I met a young mother, originally from Bolivia, on a shuttle to Lanquín this past weekend. She and her husband, originally from Guatemala, have lived in the states for many years and now live in Guatemala City. Her kids were beautiful and bilingual but understood already the sense of being unwanted.
“I fear the troops may be given the OK to shoot” at the caravan migrants, she said. “But worse, I fear there are many in the states who will be OK with it.”
Most in the caravan are aware of the risks. Still, they walk.
“We prefer to die on the American border,” said one woman quoted in a New York Times article, “than die in Honduras from hunger.”

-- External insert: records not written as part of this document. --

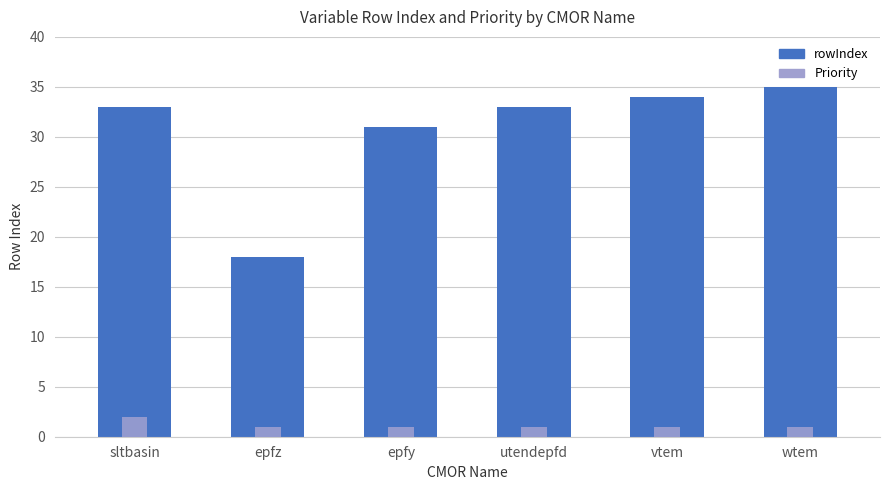

List the labels in order of Priority value, largest first.

sltbasin, epfz, epfy, utendepfd, vtem, wtem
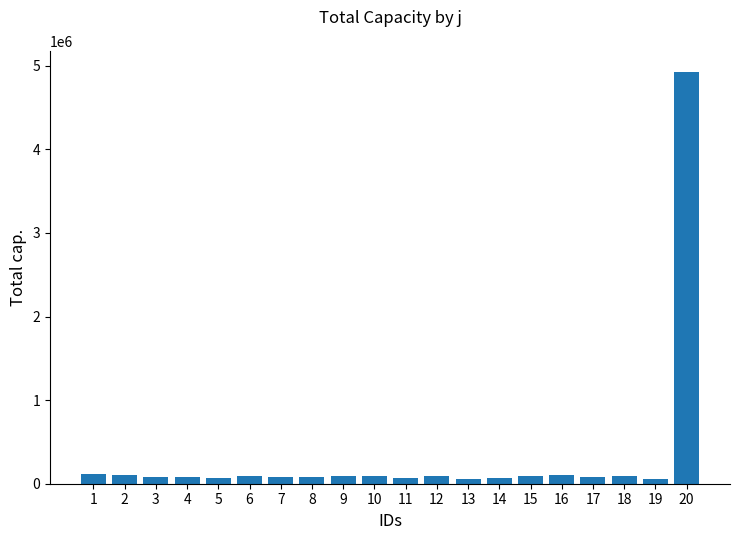

What is the change in value from 1 to 17?

-29901.6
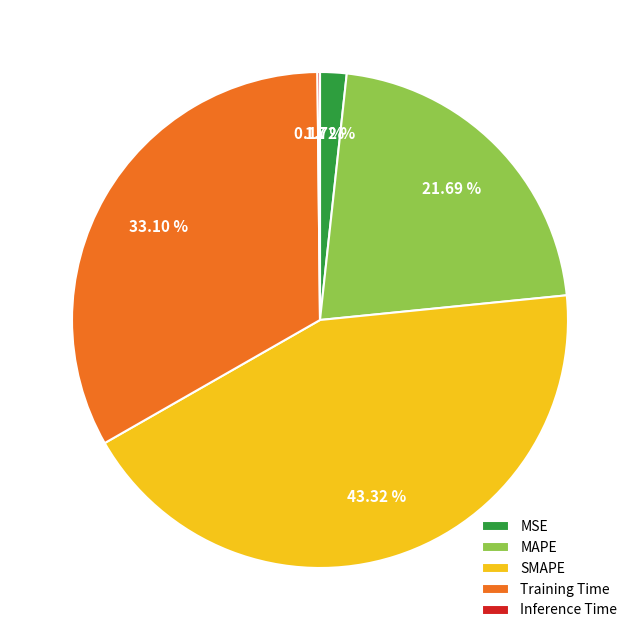

Is it true that SMAPE is 43% of the pie?

True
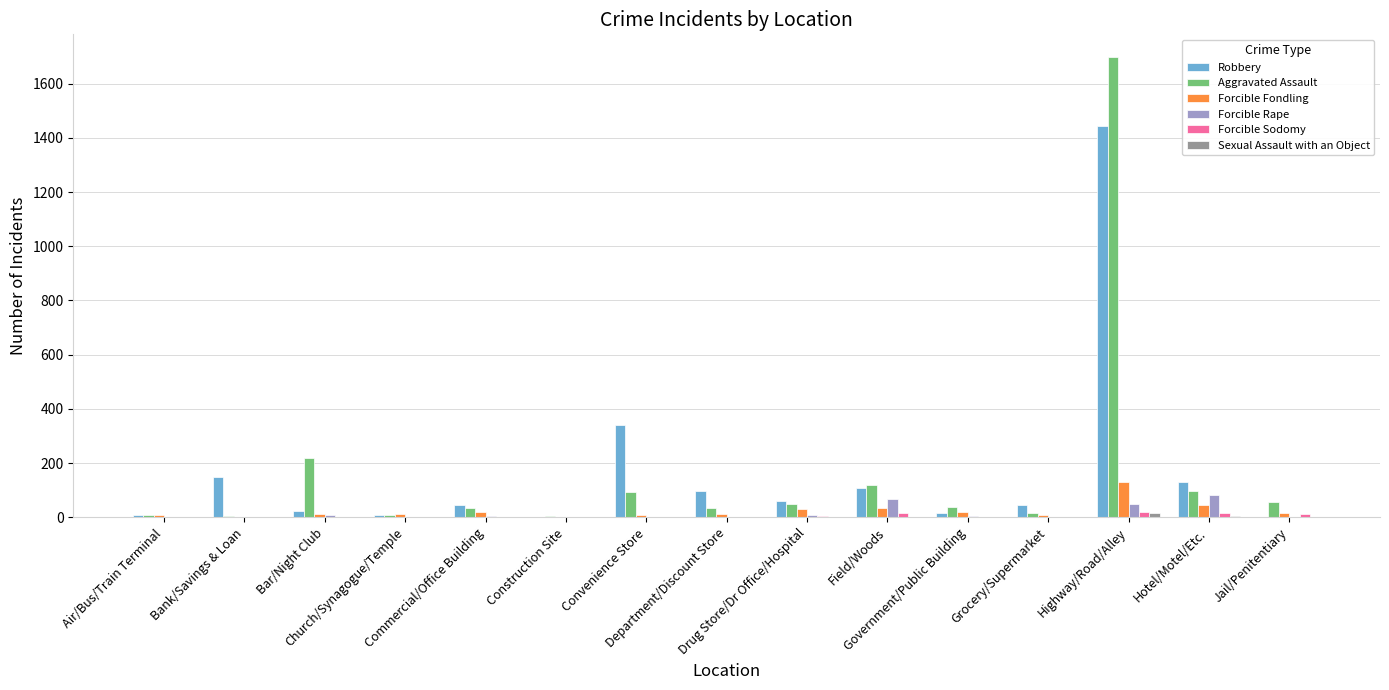

What is the maximum value for Forcible Fondling?

130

So they’re heading toward the U.S. — not someday but now; not because they’re intrigued but because they’ve exhausted their choices. They’re wearing through flip flop soles; they’re drinking from rivers; they’re showering with buckets; they’re sleeping under plastic bags in the rain; they’re burning in the sun; they’re shivering in the night; they’re evacuating; they’re escaping; they’re saying bitter goodbyes; they’re putting themselves through this with a dimming hope as the only driving force; with a secure knowledge that nothing, nothing, can be worse than what they’ve left.
How bad was it?
Thanks to our great privilege, we can’t really understand; we can only imagine.